EddieRUKiddingVarese said:


> Here goes- answer below:
> Note really, like soccer no and not even like the divide b/n rugby union and rugby league. Some clubs are favoured by blue bloods ie Carlton/ Hawthorne and some clubs are more trad working class ie Collingwood/ Port Adelaide etc but there has never been any nationalistic stuff like in soccer which was bad here too before they reassigned the local national soccer league into non nationalistic lines. VFL/AFL has long been a melting pot with few lines- there has been some indigenous fan and player abuse issues over the years but minor compare with other codes and the fans are not segregated into team areas there are no restrictions on where you can or would sit in safety, with maybe just a bit of jerring. Back in to past 70's I would not have reccommended sitting in with Collingwood or say Essendon Supporters unless you were supporting their team but not so much an issue these days.


That is all very interesting information, thanks for that. I hope I get to see the game tomorrow.

(ARF: Aussie Rules Football. Presumably not an abbreviation that is in use).


----------



## EddieRUKiddingVarese (Jan 8, 2013)

Wood said:


> That is all very interesting information, thanks for that. I hope I get to see the game tomorrow.
> 
> (ARF: Aussie Rules Football. Presumably not an abbreviation that is in use).


Cool hope you do too
Abbreviation is AFL Australian Football League

PS Sting is playing as half time entertainment.........


----------



## Wood (Feb 21, 2013)

EddieRUKiddingVarese said:


> Cool hope you do too
> Abbreviation is AFL Australian Football League
> 
> PS Sting is playing as half time entertainment.........


Good, I'll use AFL in future. Okay, so I'll get my shower at half time, feed the cat, get the paper etc. Thanks for the warning. How long does the interval last?

Do they have cheerleaders, fireworks, and play music every time a goal is scored?


----------



## EddieRUKiddingVarese (Jan 8, 2013)

Wood said:


> Good, I'll use AFL in future. Okay, so I'll get my shower at half time, feed the cat, get the paper etc. Thanks for the warning.
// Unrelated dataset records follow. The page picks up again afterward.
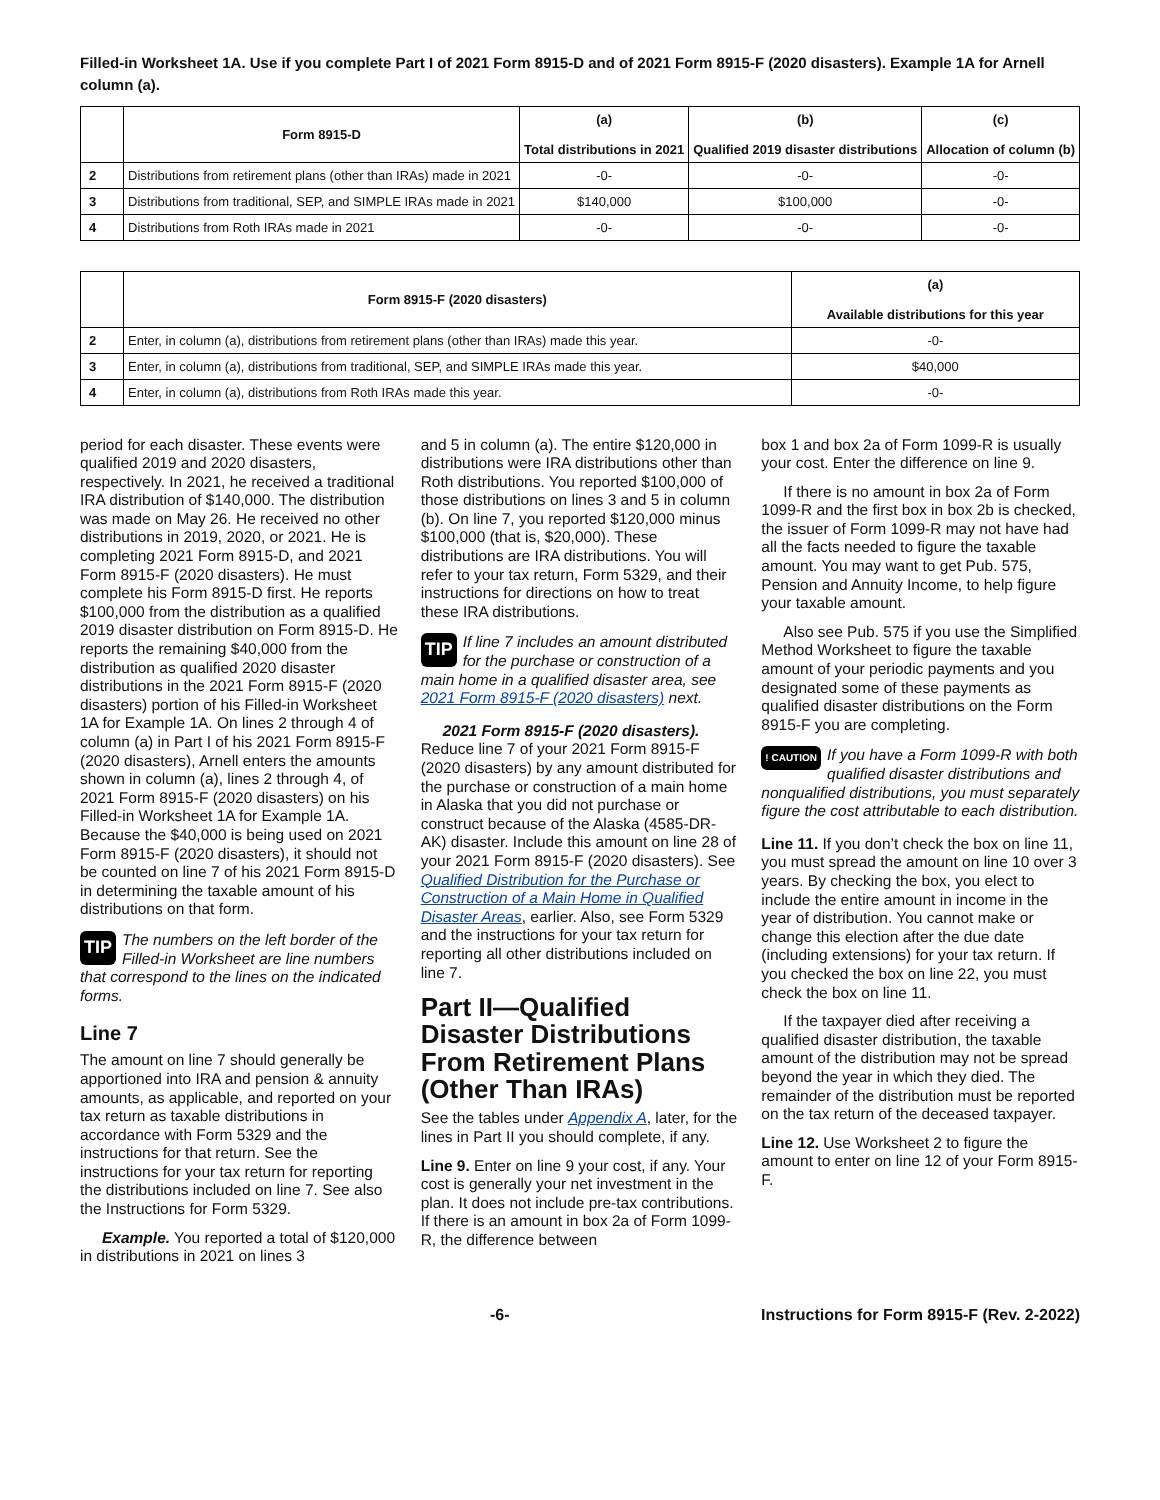Filled-in Worksheet 1A. Use if you complete Part I of 2021 Form 8915-D and of 2021 Form 8915-F (2020 disasters). Example 1A for Arnell column (a).
| | Form 8915-D | (a) Total distributions in 2021 | (b) Qualified 2019 disaster distributions | (c) Allocation of column (b) |
| --- | --- | --- | --- | --- |
| 2 | Distributions from retirement plans (other than IRAs) made in 2021 | -0- | -0- | -0- |
| 3 | Distributions from traditional, SEP, and SIMPLE IRAs made in 2021 | $140,000 | $100,000 | -0- |
| 4 | Distributions from Roth IRAs made in 2021 | -0- | -0- | -0- |
| | Form 8915-F (2020 disasters) | (a) Available distributions for this year |
| --- | --- | --- |
| 2 | Enter, in column (a), distributions from retirement plans (other than IRAs) made this year. | -0- |
| 3 | Enter, in column (a), distributions from traditional, SEP, and SIMPLE IRAs made this year. | $40,000 |
| 4 | Enter, in column (a), distributions from Roth IRAs made this year. | -0- |
period for each disaster. These events were qualified 2019 and 2020 disasters, respectively. In 2021, he received a traditional IRA distribution of $140,000. The distribution was made on May 26. He received no other distributions in 2019, 2020, or 2021. He is completing 2021 Form 8915-D, and 2021 Form 8915-F (2020 disasters). He must complete his Form 8915-D first. He reports $100,000 from the distribution as a qualified 2019 disaster distribution on Form 8915-D. He reports the remaining $40,000 from the distribution as qualified 2020 disaster distributions in the 2021 Form 8915-F (2020 disasters) portion of his Filled-in Worksheet 1A for Example 1A. On lines 2 through 4 of column (a) in Part I of his 2021 Form 8915-F (2020 disasters), Arnell enters the amounts shown in column (a), lines 2 through 4, of 2021 Form 8915-F (2020 disasters) on his Filled-in Worksheet 1A for Example 1A. Because the $40,000 is being used on 2021 Form 8915-F (2020 disasters), it should not be counted on line 7 of his 2021 Form 8915-D in determining the taxable amount of his distributions on that form.
TIP The numbers on the left border of the Filled-in Worksheet are line numbers that correspond to the lines on the indicated forms.
Line 7
The amount on line 7 should generally be apportioned into IRA and pension & annuity amounts, as applicable, and reported on your tax return as taxable distributions in accordance with Form 5329 and the instructions for that return. See the instructions for your tax return for reporting the distributions included on line 7. See also the Instructions for Form 5329.
Example. You reported a total of $120,000 in distributions in 2021 on lines 3
and 5 in column (a). The entire $120,000 in distributions were IRA distributions other than Roth distributions. You reported $100,000 of those distributions on lines 3 and 5 in column (b). On line 7, you reported $120,000 minus $100,000 (that is, $20,000). These distributions are IRA distributions. You will refer to your tax return, Form 5329, and their instructions for directions on how to treat these IRA distributions.
TIP If line 7 includes an amount distributed for the purchase or construction of a main home in a qualified disaster area, see 2021 Form 8915-F (2020 disasters) next.
2021 Form 8915-F (2020 disasters). Reduce line 7 of your 2021 Form 8915-F (2020 disasters) by any amount distributed for the purchase or construction of a main home in Alaska that you did not purchase or construct because of the Alaska (4585-DR-AK) disaster. Include this amount on line 28 of your 2021 Form 8915-F (2020 disasters). See Qualified Distribution for the Purchase or Construction of a Main Home in Qualified Disaster Areas, earlier. Also, see Form 5329 and the instructions for your tax return for reporting all other distributions included on line 7.
Part II—Qualified Disaster Distributions From Retirement Plans (Other Than IRAs)
See the tables under Appendix A, later, for the lines in Part II you should complete, if any.
Line 9. Enter on line 9 your cost, if any. Your cost is generally your net investment in the plan. It does not include pre-tax contributions. If there is an amount in box 2a of Form 1099-R, the difference between
box 1 and box 2a of Form 1099-R is usually your cost. Enter the difference on line 9.
If there is no amount in box 2a of Form 1099-R and the first box in box 2b is checked, the issuer of Form 1099-R may not have had all the facts needed to figure the taxable amount. You may want to get Pub. 575, Pension and Annuity Income, to help figure your taxable amount.
Also see Pub. 575 if you use the Simplified Method Worksheet to figure the taxable amount of your periodic payments and you designated some of these payments as qualified disaster distributions on the Form 8915-F you are completing.
! CAUTION If you have a Form 1099-R with both qualified disaster distributions and nonqualified distributions, you must separately figure the cost attributable to each distribution.
Line 11. If you don’t check the box on line 11, you must spread the amount on line 10 over 3 years. By checking the box, you elect to include the entire amount in income in the year of distribution. You cannot make or change this election after the due date (including extensions) for your tax return. If you checked the box on line 22, you must check the box on line 11.
If the taxpayer died after receiving a qualified disaster distribution, the taxable amount of the distribution may not be spread beyond the year in which they died. The remainder of the distribution must be reported on the tax return of the deceased taxpayer.
Line 12. Use Worksheet 2 to figure the amount to enter on line 12 of your Form 8915-F.
-6- Instructions for Form 8915-F (Rev. 2-2022)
How long does the interval last? 40mins
> 
> Do they have cheerleaders, fireworks, and play music every time a goal is scored?


 No Sorry..........................


----------



## Wood (Feb 21, 2013)

EddieRUKiddingVarese said:


> No Sorry..........................


Thank God for that. I'm liking this sport more and more.


----------



## EddieRUKiddingVarese (Jan 8, 2013)

The big day is here - weather looks bad but a wet game will suit the Bulldogs and upset Sydney --- Yea!!

Zero minus 4.5 hours and counting


----------



## EddieRUKiddingVarese (Jan 8, 2013)

13 minutes in and score are even 0/0


----------



## Wood (Feb 21, 2013)

Dogs are biting back!


----------



## Wood (Feb 21, 2013)

Crikey, that was a thrilling first half. It passed in no time. The game is in the balance.

Well worth getting up for at 0515.


----------



## EddieRUKiddingVarese (Jan 8, 2013)

Good one Wood- have you got the Sting half time Entertainment!


----------



## EddieRUKiddingVarese (Jan 8, 2013)

50 to 46 and dogs are up!


----------



## Wood (Feb 21, 2013)

EddieRUKiddingVarese said:


> Good one Wood- have you got the Sting half time Entertainment!


No, didn't have that pleasure, just the sprinting cabbies!


----------



## Wood (Feb 21, 2013)

3/4 time, the dogs might do this EAYKV!


----------



## EddieRUKiddingVarese (Jan 8, 2013)

Yep Wood 61 to 53, looking good go doggies................


----------



## Wood (Feb 21, 2013)

That was a good one.


----------



## Wood (Feb 21, 2013)

13 points lead, 6 minutes left. The dogs are sniffing it now!


----------



## Wood (Feb 21, 2013)

Damn, the latest goal has been reversed. What drama.


----------



## EddieRUKiddingVarese (Jan 8, 2013)

Doggies................................


----------



## Wood (Feb 21, 2013)

Yup!!!!!!!!!!!!!!!!!


----------



## EddieRUKiddingVarese (Jan 8, 2013)

First time winners since 1925......................... Go Doggies


----------



## Wood (Feb 21, 2013)




----------



## EddieRUKiddingVarese (Jan 8, 2013)

Wood said:


>


Sons of the west red white and blue ................. YEAH!


----------



## EddieRUKiddingVarese (Jan 8, 2013)

Wood said:


> That was a good one.


You can catch a nap now is only 4.45pm here, good one Wood................


----------



## EddieRUKiddingVarese (Jan 8, 2013)

THE Western Bulldogs have won their first premiership in 62 years after somehow lifting to a new level against Sydney in a classic Grand Final.


----------



## Wood (Feb 21, 2013)

EddieRUKiddingVarese said:


> You can catch a nap now is only 4.45pm here, good one Wood................


You have plenty of time to celebrate then.

That was quite a match for my first ever live AFL game, and to see my team win like that, for the first time, and as underdogs, was quite special.

Thanks for publicising it ERUKV, I wouldn't have caught it otherwise.

:cheers:


----------



## EddieRUKiddingVarese (Jan 8, 2013)

Cheers Wood, glad you enjoyed it.


----------